Under bloc rules, the EU executive can impose fines of up to 0.2 percent of national gross domestic product (GDP) — but to date it has not dared to use its full power against eurozone overspending for fear of triggering a populist backlash.

Spain faces a fine of up to nearly 2.2 billion euros ($2.4 billion), while Portugal is on the hook for 360 million euros, based on GDP data for 2015.

The 19 ministers from the eurozone agreed to launch the unprecedented process earlier this month, but expectations are high that the EU executive will show leniency given the political context.

“Be patient, we are hours away from a decision,” said Commission spokesman Margaritis Schinas at a news briefing on Tuesday, refusing to confirm rumours that Brussels would show clemency.

The commissioners, who meet until about 1030 GMT, can also decide to suspend EU structural funds to Spain and Portugal.

These funds are used to address regional disparities within the 28-nation bloc and would be an embarrassing blow to the two countries, both big users of the EU money.

But the Commission must agree on this step with the European Parliament — and that discussion will take place only after the summer recess, a European source told AFP.

– ‘Not legal’ –

Madrid and Lisbon, hit hard by the eurozone debt crisis, have firmly argued the accusations were unfair but vowed to do whatever was necessary to win a reprieve from their EU partners.

“We belive there is no justification, nor any legal basis to apply penalties on targets that weren’t reached in 2015,” said Portuguese Prime Minister Antonio Costa on Saturday.

“It would be counterproductive when the Commission knows we are meeting our agreed targets this year,” he added.

According to a report in Spain’s El Pais newspaper, these arguments are not falling on deaf ears with Madrid and Lisbon expected to escape fines and win extra time to bring their deficits in line.

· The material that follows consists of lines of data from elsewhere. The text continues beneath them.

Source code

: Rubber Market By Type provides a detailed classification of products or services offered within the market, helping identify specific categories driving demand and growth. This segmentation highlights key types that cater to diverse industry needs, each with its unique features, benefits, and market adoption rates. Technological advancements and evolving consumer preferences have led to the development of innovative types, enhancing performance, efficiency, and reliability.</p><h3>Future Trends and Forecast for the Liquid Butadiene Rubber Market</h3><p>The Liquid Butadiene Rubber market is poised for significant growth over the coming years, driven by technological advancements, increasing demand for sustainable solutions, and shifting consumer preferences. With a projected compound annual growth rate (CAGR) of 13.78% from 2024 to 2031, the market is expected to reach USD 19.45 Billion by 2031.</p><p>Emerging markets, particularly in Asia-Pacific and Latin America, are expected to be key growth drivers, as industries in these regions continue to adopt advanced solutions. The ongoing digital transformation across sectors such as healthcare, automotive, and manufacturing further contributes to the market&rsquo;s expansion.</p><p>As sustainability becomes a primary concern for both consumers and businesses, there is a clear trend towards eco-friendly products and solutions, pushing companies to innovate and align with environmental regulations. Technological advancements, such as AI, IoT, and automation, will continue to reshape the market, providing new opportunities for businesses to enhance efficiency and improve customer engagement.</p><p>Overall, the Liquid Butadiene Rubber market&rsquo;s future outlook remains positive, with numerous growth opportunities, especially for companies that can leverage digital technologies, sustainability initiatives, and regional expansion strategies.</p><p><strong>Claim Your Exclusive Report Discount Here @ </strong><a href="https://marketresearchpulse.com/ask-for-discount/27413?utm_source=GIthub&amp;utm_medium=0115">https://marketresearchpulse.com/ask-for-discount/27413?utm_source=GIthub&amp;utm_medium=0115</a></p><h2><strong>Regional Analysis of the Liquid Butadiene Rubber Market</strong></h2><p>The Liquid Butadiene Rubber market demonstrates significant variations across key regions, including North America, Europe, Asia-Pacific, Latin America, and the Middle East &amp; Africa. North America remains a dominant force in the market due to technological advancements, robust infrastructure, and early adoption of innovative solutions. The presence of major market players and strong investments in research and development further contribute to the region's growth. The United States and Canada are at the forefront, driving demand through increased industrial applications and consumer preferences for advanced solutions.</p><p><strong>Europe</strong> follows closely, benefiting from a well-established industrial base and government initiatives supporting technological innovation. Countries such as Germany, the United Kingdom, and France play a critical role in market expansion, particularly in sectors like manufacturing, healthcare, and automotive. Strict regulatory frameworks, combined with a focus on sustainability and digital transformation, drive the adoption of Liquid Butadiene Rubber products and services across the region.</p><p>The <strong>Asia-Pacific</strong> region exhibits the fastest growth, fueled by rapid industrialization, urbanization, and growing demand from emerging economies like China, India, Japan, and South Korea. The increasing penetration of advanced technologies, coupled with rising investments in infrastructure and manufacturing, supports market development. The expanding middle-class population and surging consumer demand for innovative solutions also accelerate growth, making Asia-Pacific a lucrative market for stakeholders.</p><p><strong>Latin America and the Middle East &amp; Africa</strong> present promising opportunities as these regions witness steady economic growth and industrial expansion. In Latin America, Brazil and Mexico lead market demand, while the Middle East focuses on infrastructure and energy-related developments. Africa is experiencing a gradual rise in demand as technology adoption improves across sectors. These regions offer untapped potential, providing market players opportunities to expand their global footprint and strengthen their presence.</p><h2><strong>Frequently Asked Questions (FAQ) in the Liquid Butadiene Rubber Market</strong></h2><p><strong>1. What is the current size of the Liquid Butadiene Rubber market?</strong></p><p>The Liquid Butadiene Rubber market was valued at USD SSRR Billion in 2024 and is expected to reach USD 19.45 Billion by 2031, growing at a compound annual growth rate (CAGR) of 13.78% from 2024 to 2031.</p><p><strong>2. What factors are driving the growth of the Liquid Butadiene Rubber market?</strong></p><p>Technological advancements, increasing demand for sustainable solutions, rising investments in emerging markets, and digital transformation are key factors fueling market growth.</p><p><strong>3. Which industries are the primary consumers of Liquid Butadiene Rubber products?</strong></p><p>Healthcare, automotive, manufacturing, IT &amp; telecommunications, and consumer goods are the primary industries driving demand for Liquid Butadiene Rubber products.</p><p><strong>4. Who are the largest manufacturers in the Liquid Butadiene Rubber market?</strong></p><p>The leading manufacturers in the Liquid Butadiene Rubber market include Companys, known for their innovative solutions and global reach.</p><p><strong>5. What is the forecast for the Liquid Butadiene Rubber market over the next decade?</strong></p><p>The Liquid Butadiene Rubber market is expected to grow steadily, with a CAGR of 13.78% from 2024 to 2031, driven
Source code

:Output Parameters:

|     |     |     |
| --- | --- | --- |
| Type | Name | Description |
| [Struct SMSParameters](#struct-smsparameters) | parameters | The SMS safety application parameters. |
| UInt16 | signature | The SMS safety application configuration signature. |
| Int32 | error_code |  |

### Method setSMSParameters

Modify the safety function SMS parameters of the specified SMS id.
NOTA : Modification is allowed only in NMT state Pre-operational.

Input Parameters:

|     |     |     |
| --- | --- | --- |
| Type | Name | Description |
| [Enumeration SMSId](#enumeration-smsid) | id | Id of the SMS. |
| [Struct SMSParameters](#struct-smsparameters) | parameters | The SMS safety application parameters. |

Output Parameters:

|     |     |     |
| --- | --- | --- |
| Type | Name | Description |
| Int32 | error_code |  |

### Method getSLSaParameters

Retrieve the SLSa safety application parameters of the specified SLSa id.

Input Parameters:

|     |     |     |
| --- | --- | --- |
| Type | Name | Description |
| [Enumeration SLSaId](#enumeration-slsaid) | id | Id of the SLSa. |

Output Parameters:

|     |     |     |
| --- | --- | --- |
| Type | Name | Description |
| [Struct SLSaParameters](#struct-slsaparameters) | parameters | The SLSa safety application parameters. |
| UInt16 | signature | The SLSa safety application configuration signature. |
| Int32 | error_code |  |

The debate is far bigger than just Spain and Portugal, but draws an ideological line across Europe between the fiscal hardliners to the north and a easier attitude to big budgets in the south.

Triggering the sanctions process has been the long desire of tough-minded Germany, which was instrumental in giving Brussels the new powers to crack down on overspenders.

The issue is especially sensitive for France, which is widely expected to miss its promise to meet the EU’s budget deficit limit of 3.0 percent of GDP next year after repeatedly failing to do so.

Spain and Portugal have been under the EU’s excessive deficit procedure since 2009 because of recurrent fiscal holes.

Bailed-out Portugal, long considered a star reformer, sharply cut its budget deficit from close to 10 percent of GDP in 2010 to 4.4 percent last year, but that still overshoots targets.

Spain, while avoiding a eurozone bailout, suffered through six years of recession.

In 2015 it reported a deficit of 5.1 percent of GDP, still way off the target of 4.2 percent set by the Commission and the official limit.